'''
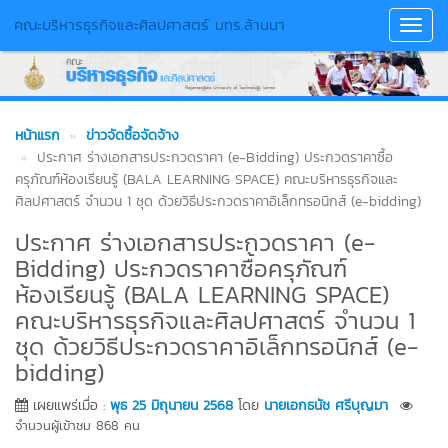
คณะบริหารธุรกิจและศิลปศาสตร์ มทร.ล้านนา
Toggl
Navig
หน้าแรก
ข่าวจัดซื้อจัดจ้าง
ประกาศ ร่างเอกสารประกวดราคา (e-Bidding) ประกวดราคาซื้อ
ครุภัณฑ์ห้องเรียนรู้ (BALA LEARNING SPACE) คณะบริหารธุรกิจและ
ศิลปศาสตร์ จำนวน 1 ชุด ด้วยวิธีประกวดราคาอิเล็กทรอนิกส์ (e-bidding)
ประกาศ ร่างเอกสารประกวดราคา (e-
Bidding) ประกวดราคาซื้อครุภัณฑ์
ห้องเรียนรู้ (BALA LEARNING SPACE)
คณะบริหารธุรกิจและศิลปศาสตร์ จำนวน 1
ชุด ด้วยวิธีประกวดราคาอิเล็กทรอนิกส์ (e-
bidding)
เผยแพร่เมื่อ :
พุธ 25 มิถุนายน 2568
โดย
นายเอกธนัช ศรีบุญมา
จำนวนผู้เข้าชม 868 คน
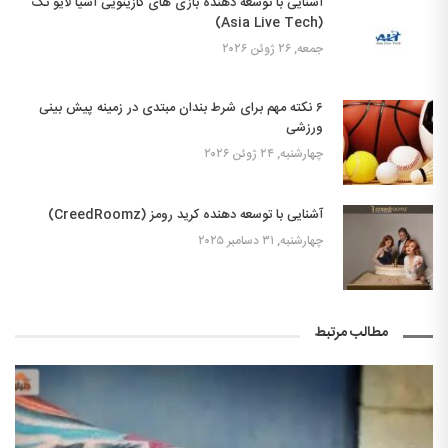
آشنایی با توسعه دهنده بازی های کازینویی آسیا لایو تک
(Asia Live Tech)
جمعه, ۲۶ ژوئن ۲۰۲۶
۶ نکته مهم برای شرط بندان مبتدی در زمینه پیش بینی
ورزشی
چهارشنبه, ۲۴ ژوئن ۲۰۲۶
آشنایی با توسعه دهنده کرید رومز (CreedRoomz)
چهارشنبه, ۳۱ دسامبر ۲۰۲۵
مطالب مرتبط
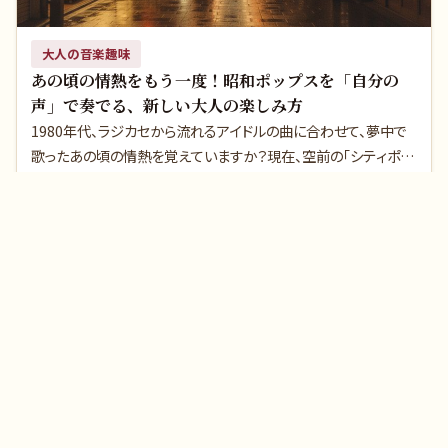
大人の音楽趣味
あの頃の情熱をもう一度！昭和ポップスを「自分の
声」で奏でる、新しい大人の楽しみ方
1980年代、ラジカセから流れるアイドルの曲に合わせて、夢中で
歌ったあの頃の情熱を覚えていますか？現在、空前の「シティポッ
プ・昭和歌謡ブーム」により、あの頃の名曲をカバーする「歌ってみ
続きを読む
📅
2026.07.12
た」が世界中で大流行しています。実は今、あなたのその「歌声」や
「昭和の曲が好き」という気持ちが、誰かに求められる時代なので
す。本記事では、大人の新しい趣味として、そしてささやかな副業
1
2
3
…
64
として「自分の声」を活かすための、少しワクワクするステップをご
紹介します。
🎵 music1963（ミュージック1963）
昭和から平成までのヒット曲・名曲を紹介する音楽メディア。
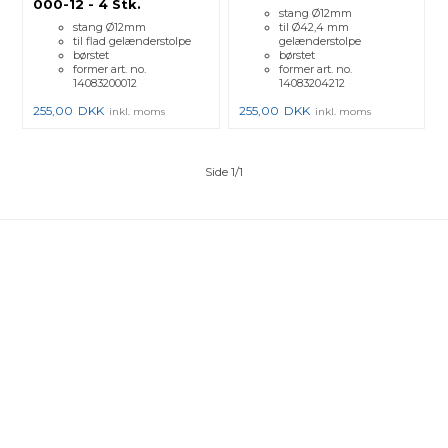
000-12 - 4 Stk.
stang Ø12mm
stang Ø12mm
til Ø42,4 mm
til flad gelænderstolpe
gelænderstolpe
børstet
børstet
former art. no.
former art. no.
14083200012
14083204212
255,00
DKK
255,00
DKK
inkl. moms
inkl. moms
Side 1/1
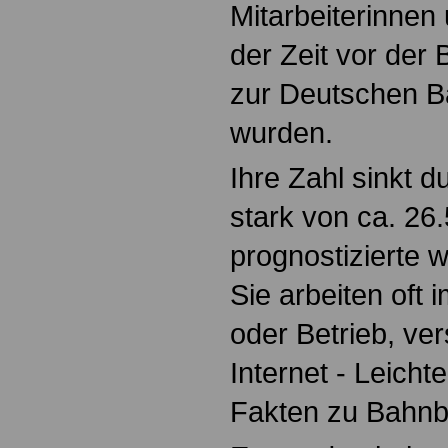
Mitarbeiterinnen 
der Zeit vor der
zur Deutschen 
wurden.
Ihre Zahl sinkt 
stark von ca. 26
prognostizierte 
Sie arbeiten oft 
oder Betrieb, ver
Internet - Leich
Fakten zu Bahnb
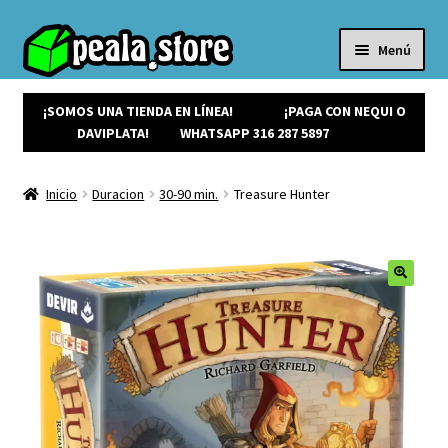
Menú
Inicio
Productos
¡SOMOS UNA TIENDA EN LÍNEA!
¡PAGA CON NEQUI O
Expandi
¡Ofertas!
DAVIPLATA!
WHATSAPP 316 287 5897
el
¡NUEVOS!
menú
Noticias
Inicio
Duracion
30-90 min.
Treasure Hunter
hijo
Contacto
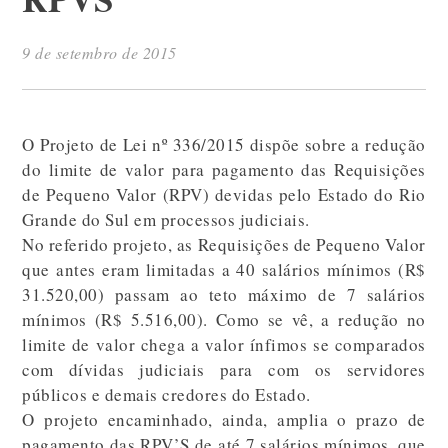
9 de setembro de 2015
O Projeto de Lei nº 336/2015 dispõe sobre a redução
do limite de valor para pagamento das Requisições
de Pequeno Valor (RPV) devidas pelo Estado do Rio
Grande do Sul em processos judiciais.
No referido projeto, as Requisições de Pequeno Valor
que antes eram limitadas a 40 salários mínimos (R$
31.520,00) passam ao teto máximo de 7 salários
mínimos (R$ 5.516,00). Como se vê, a redução no
limite de valor chega a valor ínfimos se comparados
com dívidas judiciais para com os servidores
públicos e demais credores do Estado.
O projeto encaminhado, ainda, amplia o prazo de
pagamento das RPV’S de até 7 salários mínimos, que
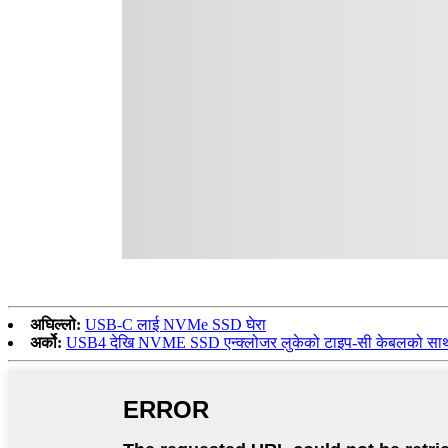
अघिल्लो:
USB-C लाई NVMe SSD घेरा
अर्को:
USB4 देखि NVME SSD एन्क्लोजर लुकेको टाइप-सी केबलको सा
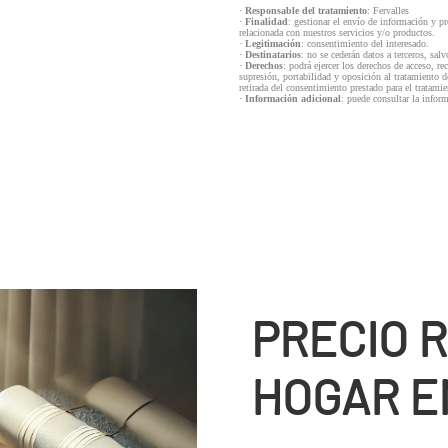
·
Responsable del tratamiento
: Fervalles
·
Finalidad
: gestionar el envío de información y p
relacionada con nuestros servicios y/o productos.
·
Legitimación
: consentimiento del interesado.
·
Destinatarios
: no se cederán datos a terceros, salv
·
Derechos
: podrá ejercer los derechos de acceso, re
supresión, portabilidad y oposición al tratamiento d
retirada del consentimiento prestado para el tratam
·
Información adicional
: puede consultar la infor
PRECIO 
HOGAR E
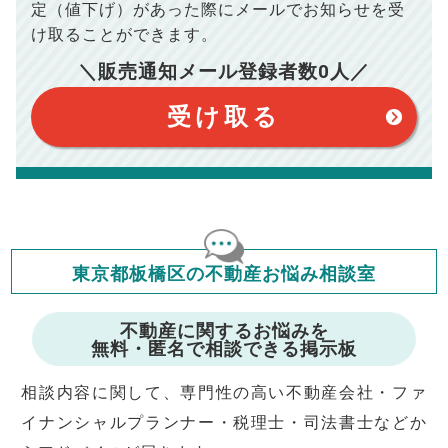
100,050
総支払額
保証するものではございません。
円
定（値下げ）があった際に
メールでお知らせを受
※上記売却費用には、住所変更登記の費用、引っ越し費用、住
宅ローンの一括繰上返済の手数料等は含まれておりませんの
け取ることができます。
で予めご了承ください。
【注意事項】
※仲介手数料は宅地建物取引業法で定められた上限で計算して
＼販売通知メール登録者数
0
人／
おります。（物件価格×3%＋6万円＋消費税）
このシミュレーターは元利均等返済方式で試算しています。
このシミュレーターは、四捨五入にて計算しております。
このシミュレーターはお借り入れの全期間で金利が変わらない設
受け取る
定です。
このシミュレーターでの結果は、お借り入れを保証するものでは
ありません。
このシミュレーターをご利用された方の、いかなる損害について
も当社は一切責任を負いませんので、ご了承ください。
住宅ローンの種類によって、年収負担率は異なります。一般的に
年収の20～25%以内が年間のローン返済額の割合とされており
ますが、お借り入れの際に各金融機関にご相談ください。
会員マイページでは
東京都板橋区の不動産お悩み相談室
修繕費・管理費の計算もできます
不動産に関するお悩みを
無料・匿名で相談できる掲示板
相談内容に関して、専門性の高い不動産会社・ファ
イナンシャルプランナー・税理士・司法書士などか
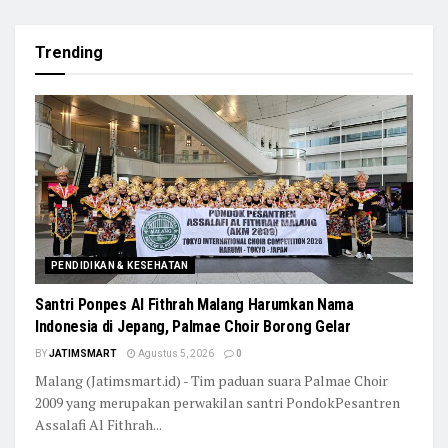
Trending
PENDIDIKAN & KESEHATAN
Santri Ponpes Al Fithrah Malang Harumkan Nama
Indonesia di Jepang, Palmae Choir Borong Gelar
BY
JATIMSMART
Agustus 5, 2026
0
Malang (Jatimsmart.id) - Tim paduan suara Palmae Choir
2009 yang merupakan perwakilan santri PondokPesantren
Assalafi Al Fithrah...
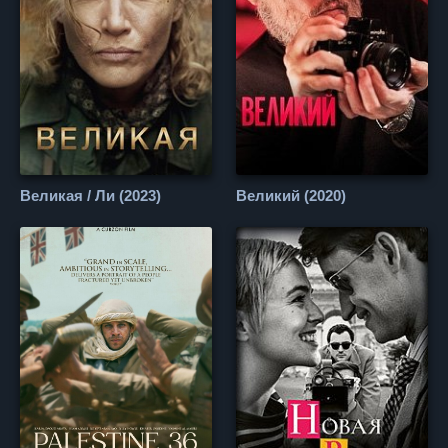
Великая / Ли (2023)
Великий (2020)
'''
● **Exercise details**:
Copy out the lines of the entries from the one containing "9 de setembro de 2015" through the one containing "USB4 देखि NVME", both included, leaving out the pictures.

● **Response area**:
9 de setembro de 2015
O Projeto de Lei nº 336/2015 dispõe sobre a redução
do limite de valor para pagamento das Requisições
de Pequeno Valor (RPV) devidas pelo Estado do Rio
Grande do Sul em processos judiciais.
No referido projeto, as Requisições de Pequeno Valor
que antes eram limitadas a 40 salários mínimos (R$
31.520,00) passam ao teto máximo de 7 salários
mínimos (R$ 5.516,00). Como se vê, a redução no
limite de valor chega a valor ínfimos se comparados
com dívidas judiciais para com os servidores
públicos e demais credores do Estado.
O projeto encaminhado, ainda, amplia o prazo de
pagamento das RPV’S de até 7 salários mínimos, que
अघिल्लो:
USB-C लाई NVMe SSD घेरा
अर्को:
USB4 देखि NVME SSD एन्क्लोजर लुकेको टाइप-सी केबलको सा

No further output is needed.